Directives »
a) In the forum thread on Einstein, on what date did he receive his PhD?
b) Reproduce word for word the passage of the forum thread on Einstein starting with "Based on what" and going on through "the US today.".

Excerpt to read »

#####

Einstein was boring before he was brilliant - andars
http://calnewport.com/blog/2015/08/05/einstein-was-boring-before-he-was-brilliant/
======
tgflynn
_Einstein was a rebellious student, but he always received exceptional marks
in math and physics in school and on entrance exams._

Based on what I've read (mainly the Isaacson biography) I don't think this is
true. He may have done well in secondary school but he graduated second to
last in his undergraduate physics program. This was from what was at the time
a second rate school in a country of less than 8 million people (it later
became very prestigious because of Einstein). I doubt someone with a
comparable record could get into a PhD program in the US today.

 _The key detail often missed in this story is that while Einstein was a
patent clerk, he was continuing to work toward his doctoral degree. He had an
adviser, he was reading and writing, he met regularly with a study group
(pictured above)._

...

 _In reality, innovation almost always requires long periods of quite
traditional training.

Einstein was brilliant and original, but until he finished a full graduate
education, he didn’t know enough physics to advance it._

He may have had a thesis adviser but I don't know what finishing "a full
graduate education" means here. I doubt he would have had any course work
requirements and he didn't get his PhD until 1905, the year he revolutionized
all of physics.

He received his PhD on March 30 for a thesis on calculating Avogadro's number.
His paper on the photoelectric effect which launched quantum mechanics and for
which he was later awarded the Nobel prize was received on March 18 and
published on July 9.

His paper on Brownian motion, which convinced people that atoms were real, was
received May 11 and published on July 18.

The dates for his two papers on special relativity were June 30/September 26
and September 27/November 21.

#####

Entries supplied »
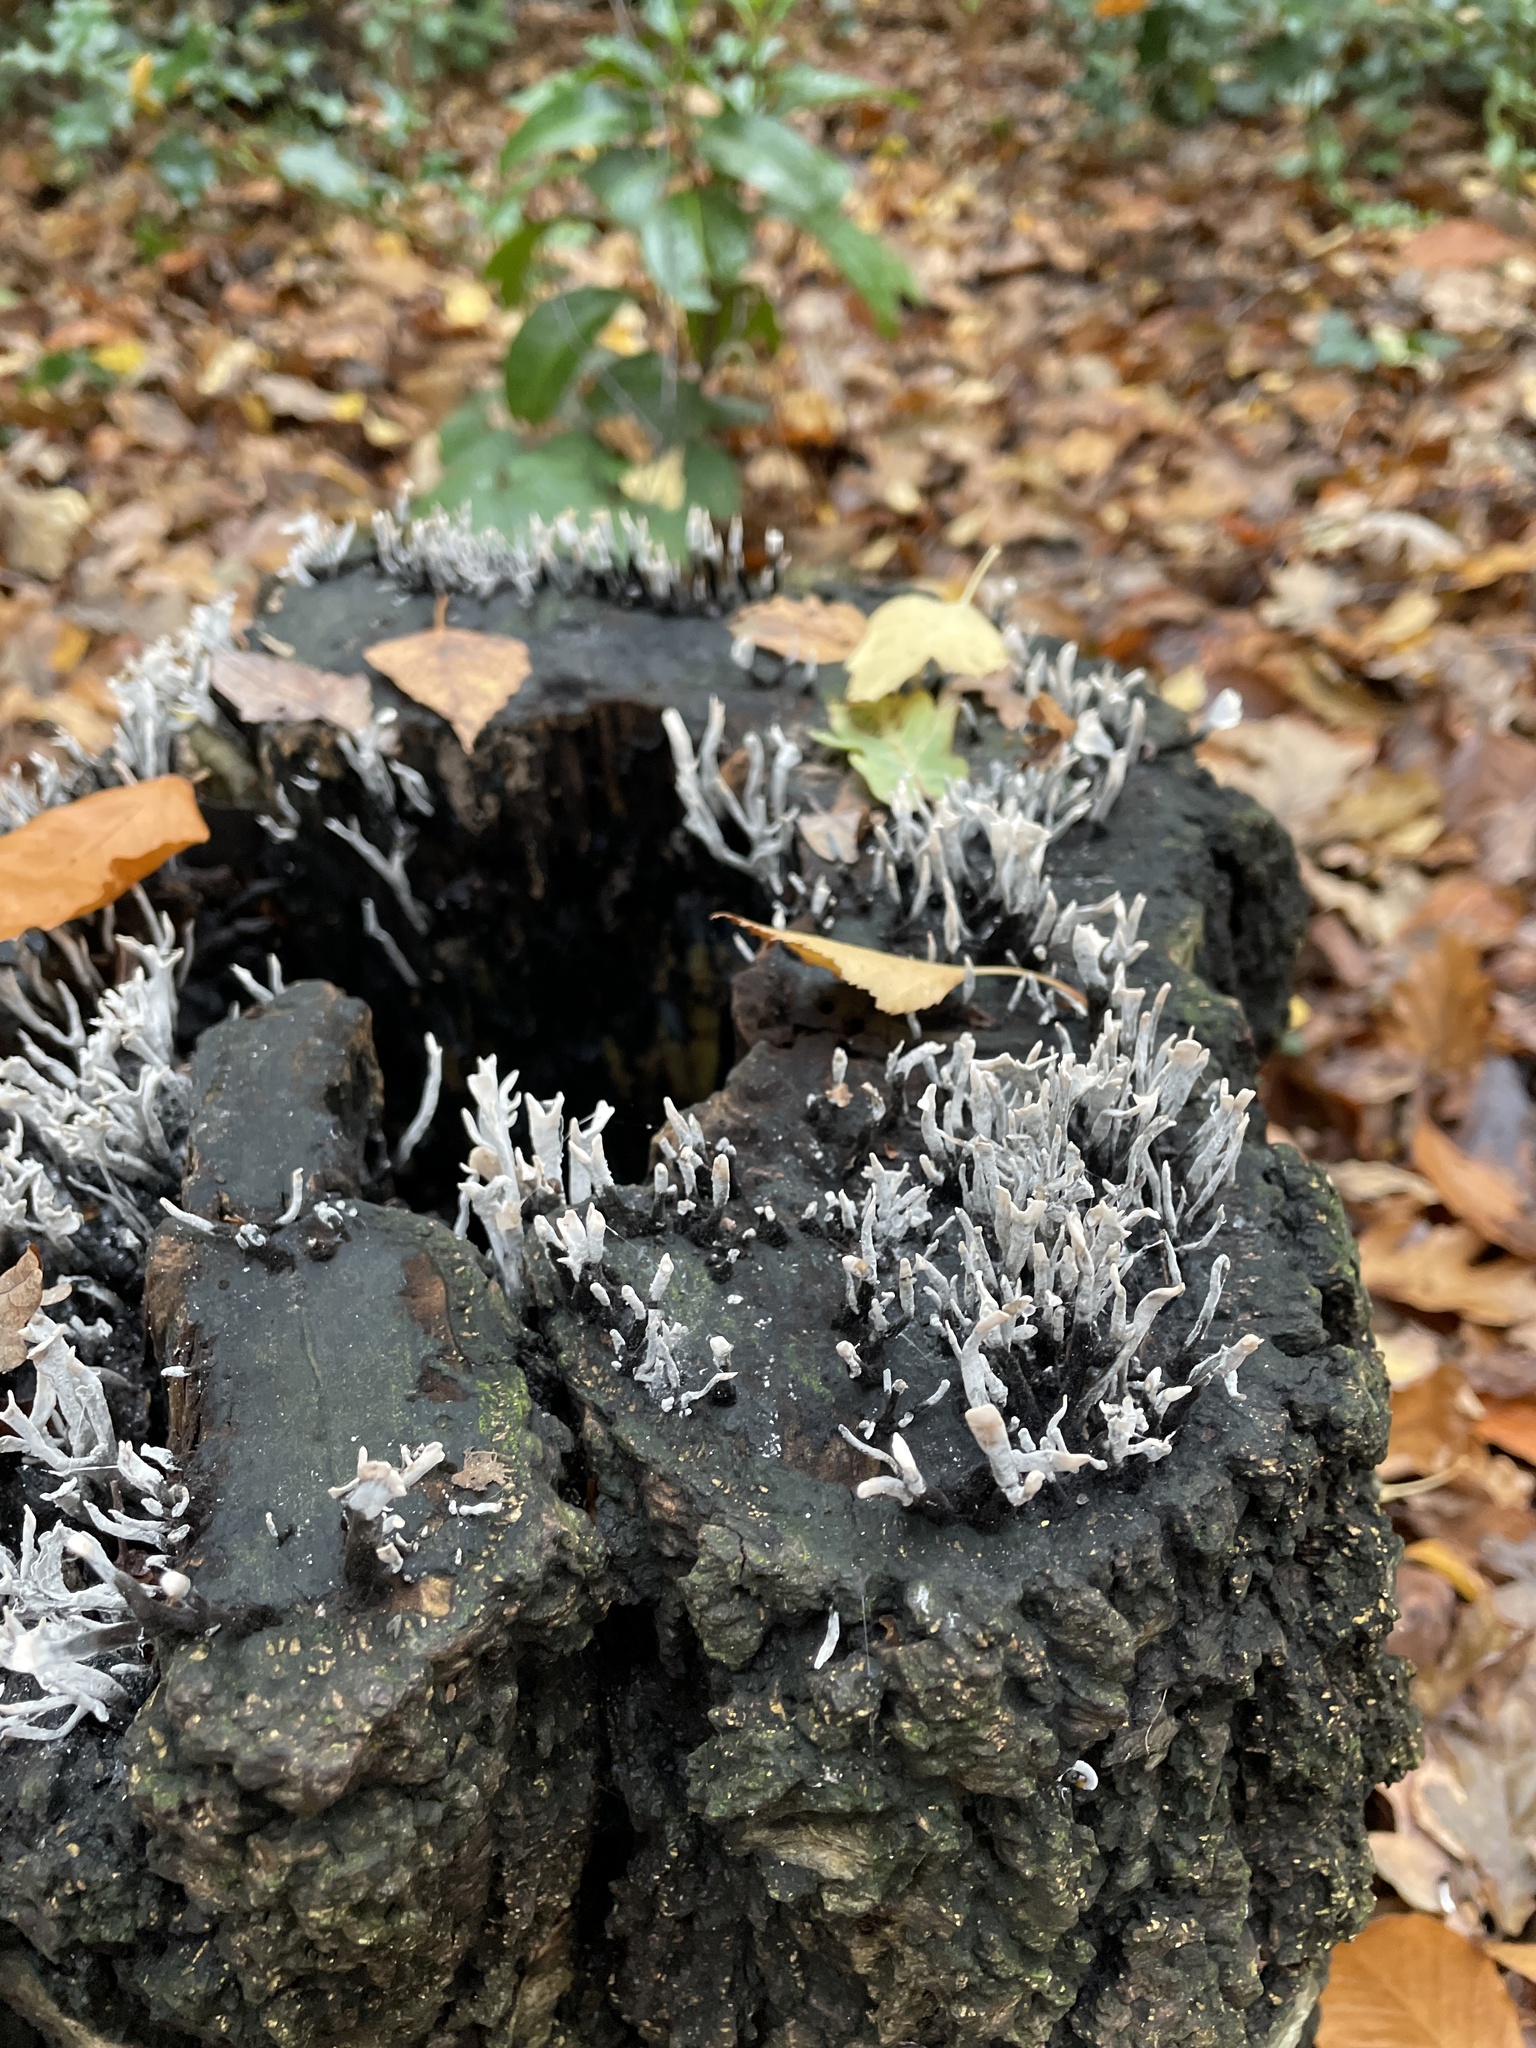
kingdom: Fungi
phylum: Ascomycota
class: Sordariomycetes
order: Xylariales
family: Xylariaceae
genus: Xylaria
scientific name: Xylaria hypoxylon
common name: Candle-snuff fungus
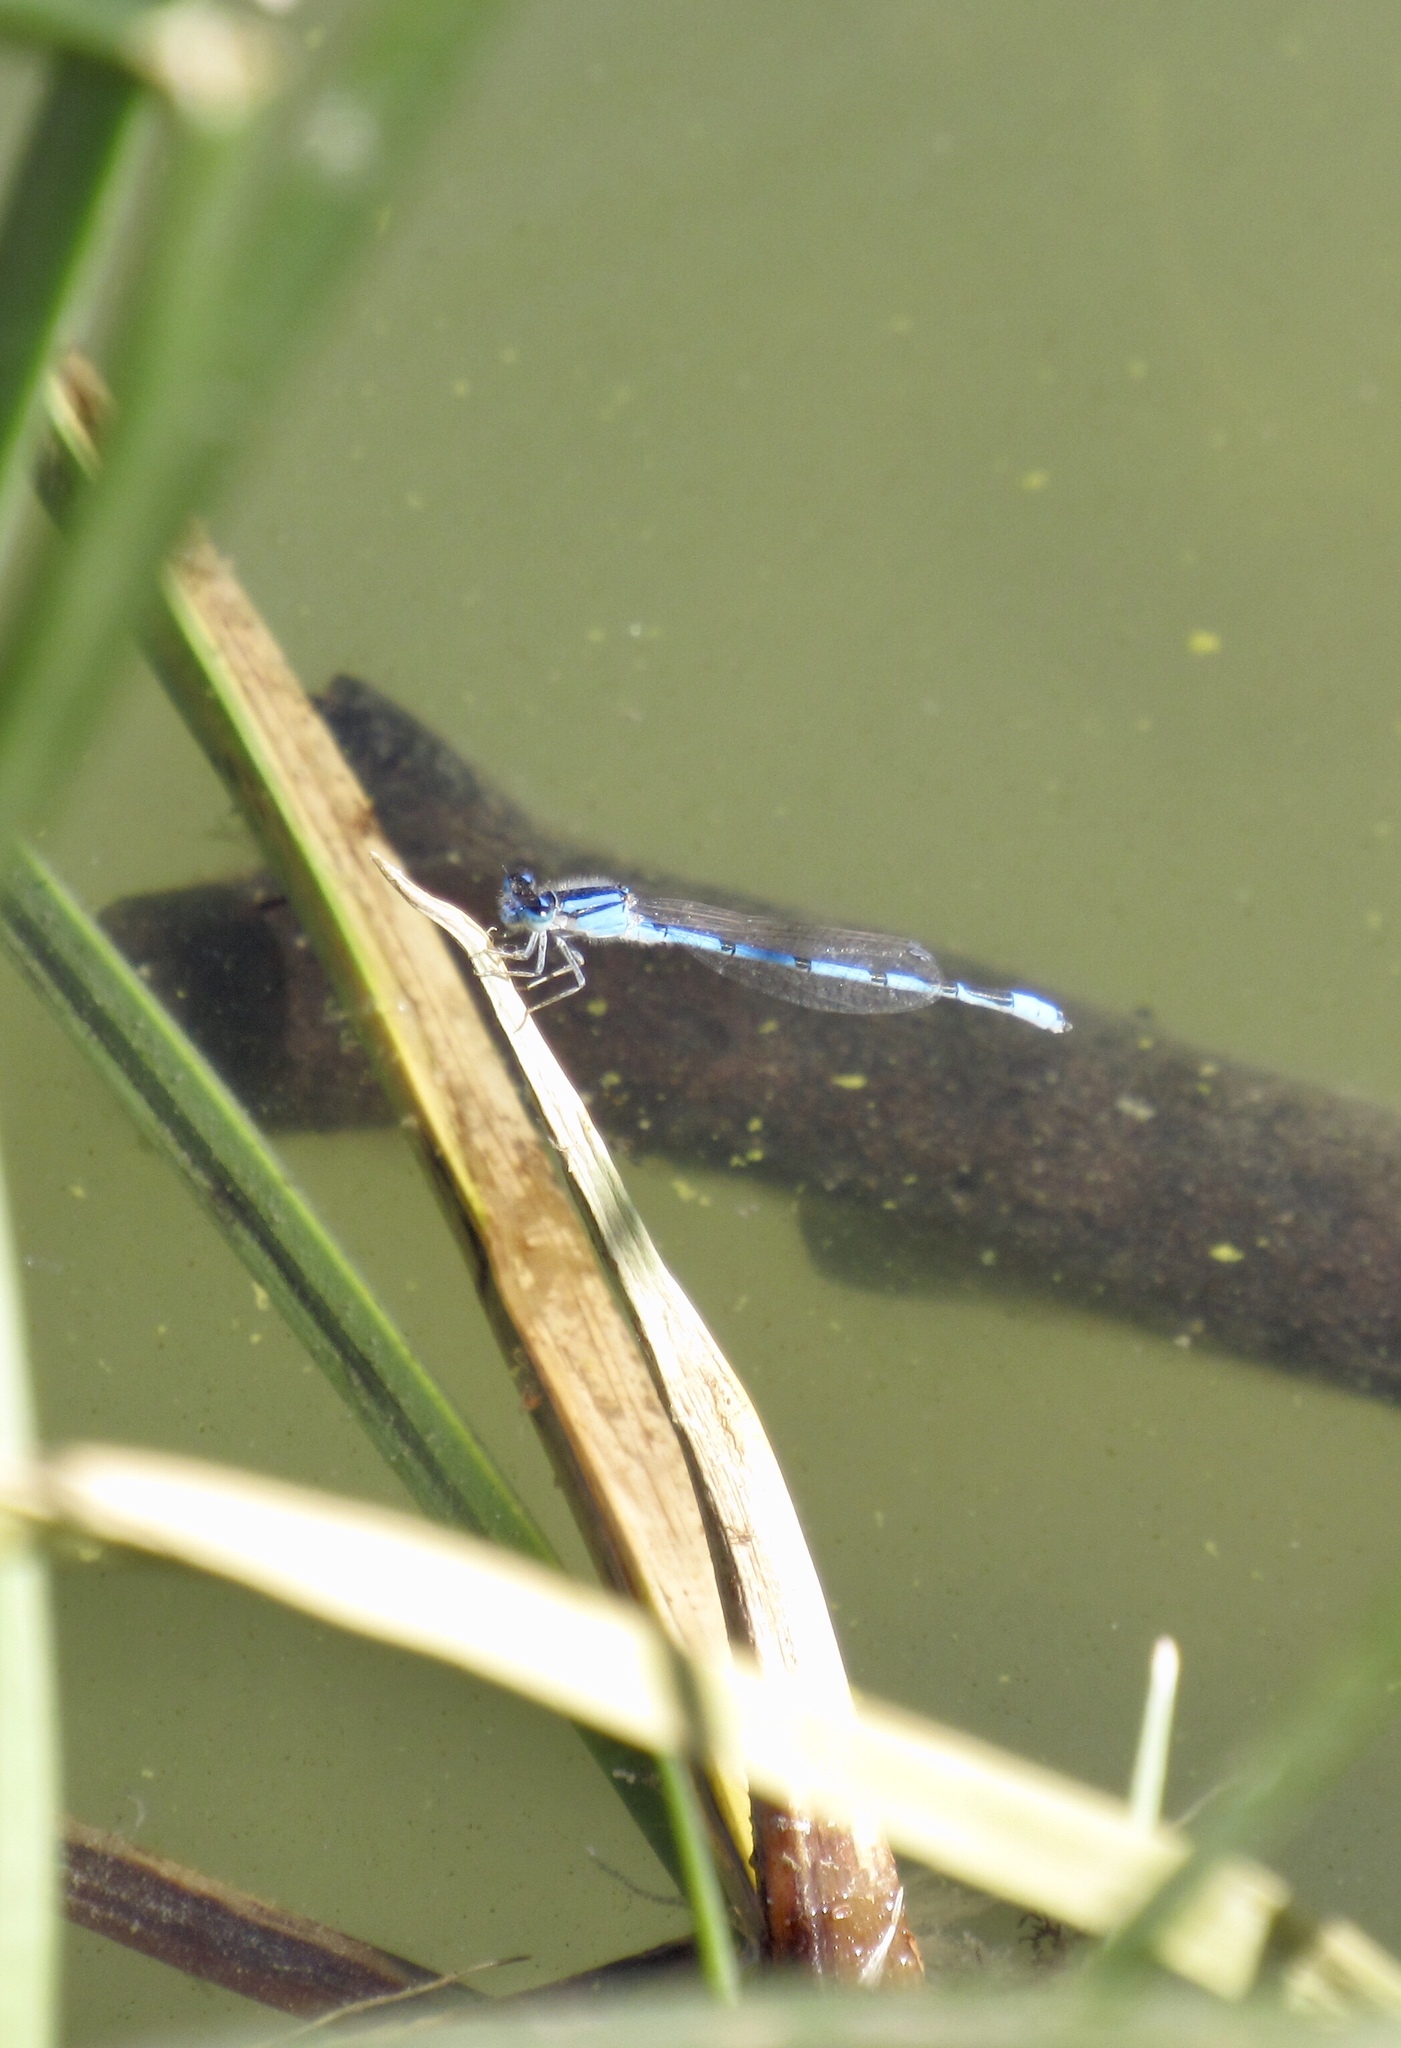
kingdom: Animalia
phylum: Arthropoda
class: Insecta
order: Odonata
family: Coenagrionidae
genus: Enallagma
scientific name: Enallagma civile
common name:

#####

Solved tasks »
a) March 30

b)
Based on what I've read (mainly the Isaacson biography) I don't think this is
true. He may have done well in secondary school but he graduated second to
last in his undergraduate physics program. This was from what was at the time
a second rate school in a country of less than 8 million people (it later
became very prestigious because of Einstein). I doubt someone with a
comparable record could get into a PhD program in the US today.